* [Instructions to follow]: Please render all of these lines as a Markdown table with two columns, Row and Line, numbering each row and skipping blank lines. Leave the pictures out of the table.

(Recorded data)

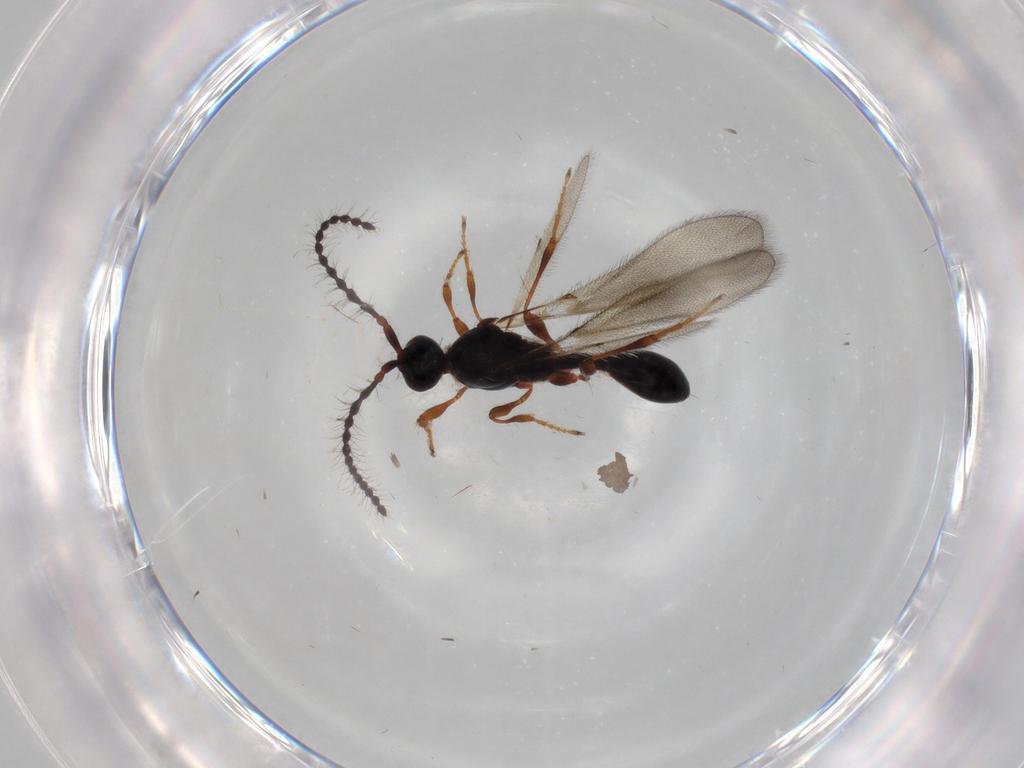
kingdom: Animalia
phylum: Arthropoda
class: Insecta
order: Hymenoptera
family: Diapriidae
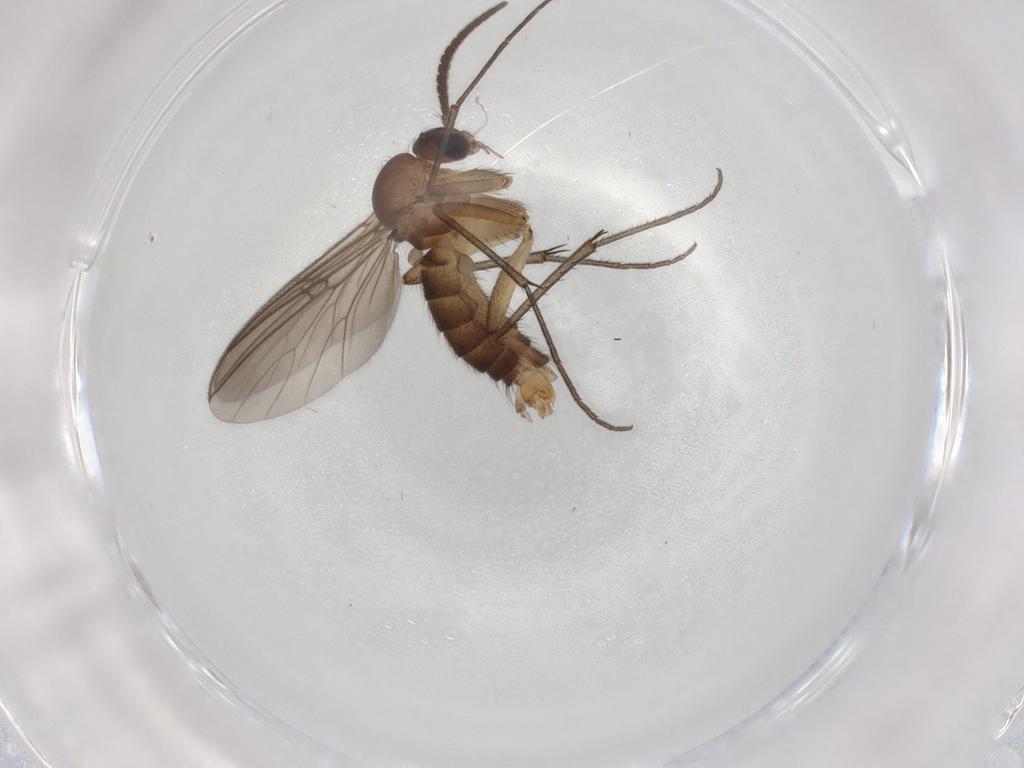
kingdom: Animalia
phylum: Arthropoda
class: Insecta
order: Diptera
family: Mycetophilidae
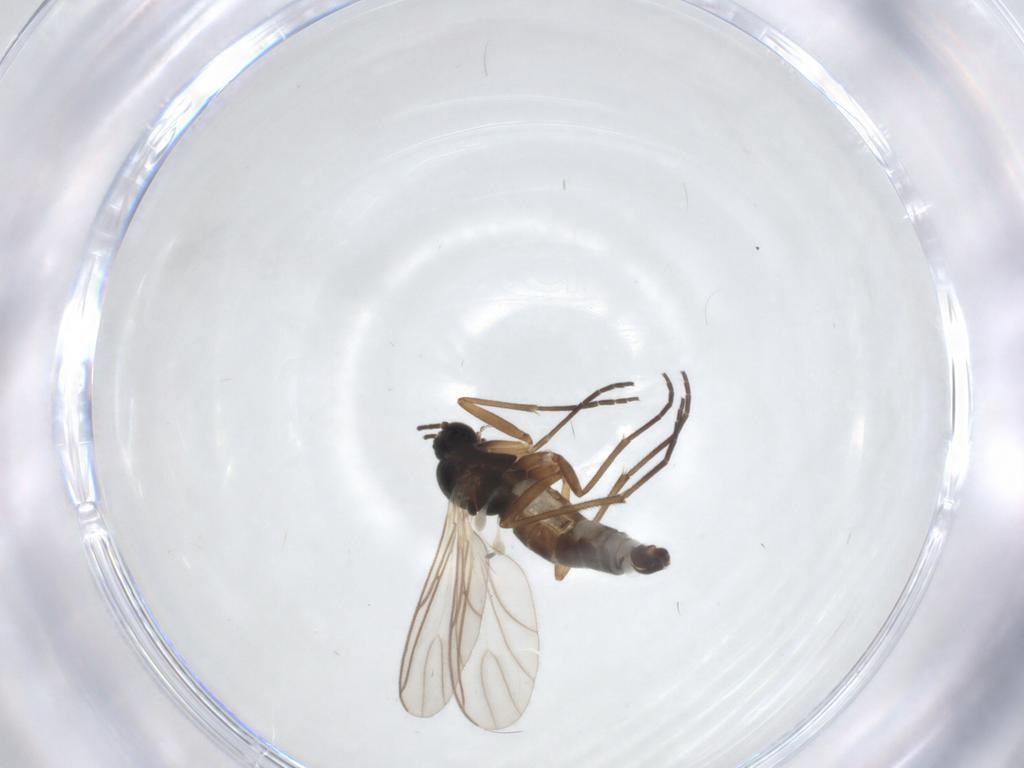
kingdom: Animalia
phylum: Arthropoda
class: Insecta
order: Diptera
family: Sciaridae
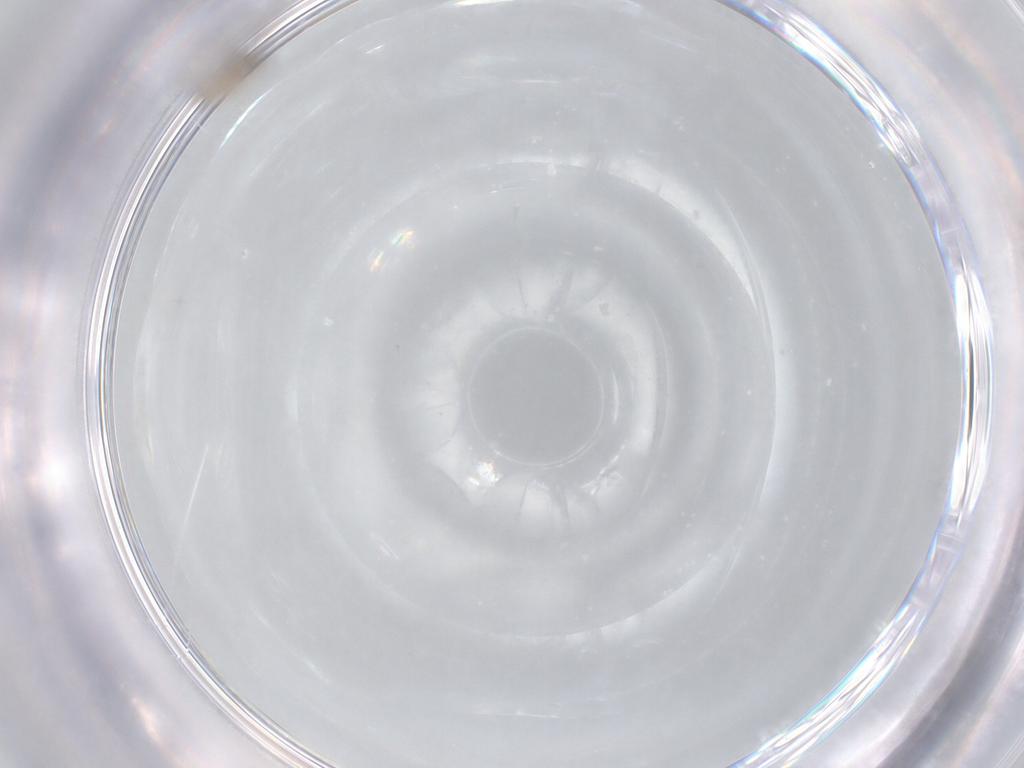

* [Output for this exercise]:
| Row | Line |
|---|---|
| 1 | kingdom: Animalia |
| 2 | phylum: Arthropoda |
| 3 | class: Insecta |
| 4 | order: Hymenoptera |
| 5 | family: Diapriidae |
| 6 | kingdom: Animalia |
| 7 | phylum: Arthropoda |
| 8 | class: Insecta |
| 9 | order: Diptera |
| 10 | family: Mycetophilidae |
| 11 | kingdom: Animalia |
| 12 | phylum: Arthropoda |
| 13 | class: Insecta |
| 14 | order: Diptera |
| 15 | family: Sciaridae |